Dame Anne Begg Labour MP for Aberdeen South“[The tax hike] was plucked out of thin air at the last minute to try and get the government off the hook”
"These are challenging projects, that are more marginal economically, so we need to evaluate how this tax increase impacts them and consider how to move forward from this."
The Chancellor George Osborne called the tax rise "perfectly reasonable" in light of rising oil prices, which would boost oil companies' profits, while answering questions from the Treasury Select Committee on Tuesday.
If the oil price falls below $75 per barrel for a sustained period, he promised to reverse the North Sea tax rise and to reintroduce the tax accelerator on fuel prices.
Mr Osborne denied that Statoil was cancelling its investment, saying the firm "just want to talk to us about their investment plans".
He pointed out that the new combined tax rate faced by Statoil would be 62% of its UK profits, compared with a rate of 78% levied by the Norwegian government in its home market.
According to Statoil's Mr Pederson, the two oilfields were first discovered 30 years ago, and were not developed up until now because the heavy crude oil they contain is expensive to extract and commands a lower price in international markets.
Statoil decided to develop the fields in 2007 at a time when the oil prices had risen substantially, making them economic to develop.
The oil price is even higher now than it was in 2007.
However, the company makes its investment decisions based on a long-term forecast that ignores short-term fluctuations in the oil price such as the recent run-up due to events in Libya, according to Mr Pederson.
He declined to tell the BBC what the long-term price forecast used was, and whether this was above or below the $75 threshold for the windfall tax promised by Mr Osborne.
Meanwhile two Scottish Liberal Democrat MPs rebelled against the coalition government's North Sea tax hike when it came up for a vote in the Commons on Tuesday night.

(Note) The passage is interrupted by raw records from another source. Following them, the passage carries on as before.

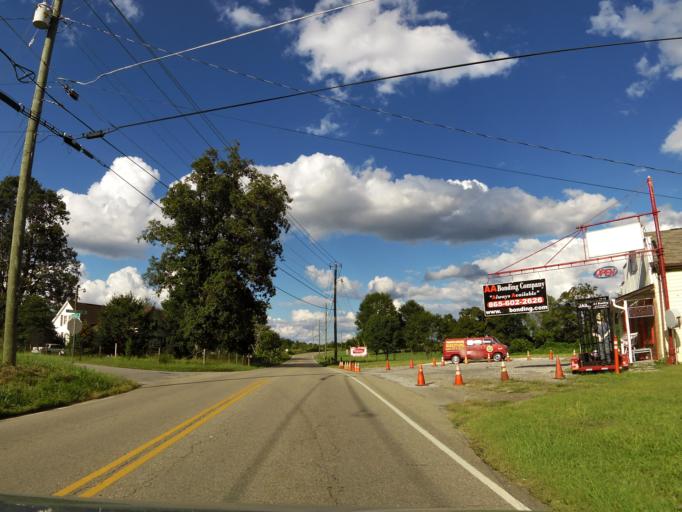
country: US
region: Tennessee
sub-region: Knox County
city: Knoxville
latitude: 36.0572
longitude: -83.8674
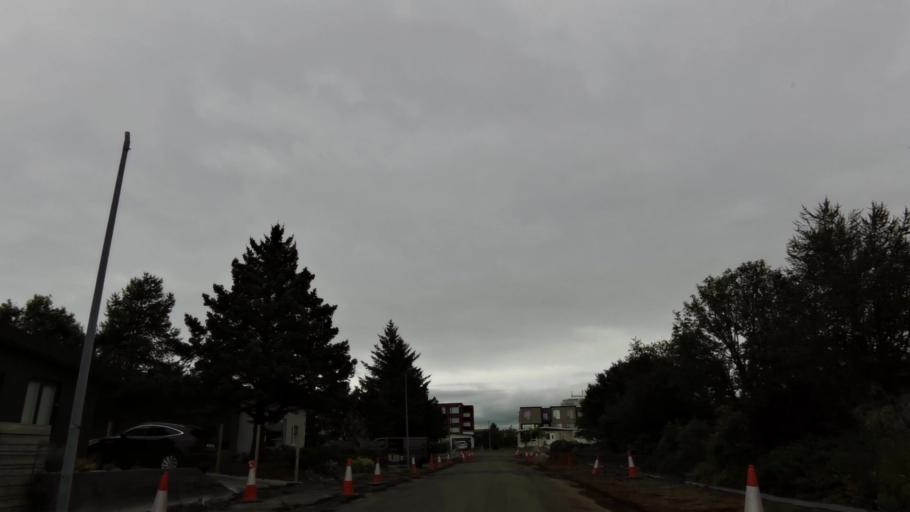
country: IS
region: Capital Region
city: Gardabaer
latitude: 64.0871
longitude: -21.9232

Malcolm Bruce and Sir Robert Smith - both of whom represent constituencies in Aberdeenshire, which hosts much of the Scottish North Sea oil industry - voted against the measure.

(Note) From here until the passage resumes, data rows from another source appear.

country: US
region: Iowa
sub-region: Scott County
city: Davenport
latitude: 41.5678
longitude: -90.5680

"It's easy to look at the bottom line and say that they can afford [the tax]," said Mr Bruce, speaking to BBC Radio Scotland.
"What is not acceptable is the sudden and abrupt change," he added, claiming the government had broken a promise not to change the tax regime it made to one firm when it decided to invest in the North Sea.
But the government is "sitting down with oil companies on a field-by-field basis" to ensure that economically marginal investments are not pulled as a result of the tax decision, according to Scottish Conservative MP Mark Menzies.
The government won the vote by 334 to 13, with most Labour MPs abstaining, and only the Scottish National Party voting against as a bloc.
Malcolm Webb Oil and Gas UK chief executive“The lost trust will take a very long time to rebuild”
The SNP had no problem with oil and gas paying its proper share, according to MP Eilidh Whiteford, but the government needs to make sure it is not disincentivising companies that are sometimes making a risky investment decision.
Two Labour MPs, Anne Begg and Frank Doran - also from Aberdeen - opposed the measure.
Ms Begg accused the coalition government of having "plucked [the tax hike] out of thin air at the last minute" and said the consequences on the less profitable gas industry had not been thought through.
Malcolm Webb, head of the trade body Oil and Gas UK, called for emergency meetings over the £2bn windfall tax on the North Sea oil industry, announced in the chancellor's Budget last week.
"The move has made companies rethink their plans to step up investment in the next few years, jeopardising tens of thousands of jobs as well as indigenous oil and gas production which will likely lead to an increase in the import of these fuels," he said.
"The lost trust will take a very long time to rebuild. Meanwhile, the industry has called an emergency meeting of Pilot, the government-industry forum established to help maximise recovery from the UK continental shelf, and also with the Treasury."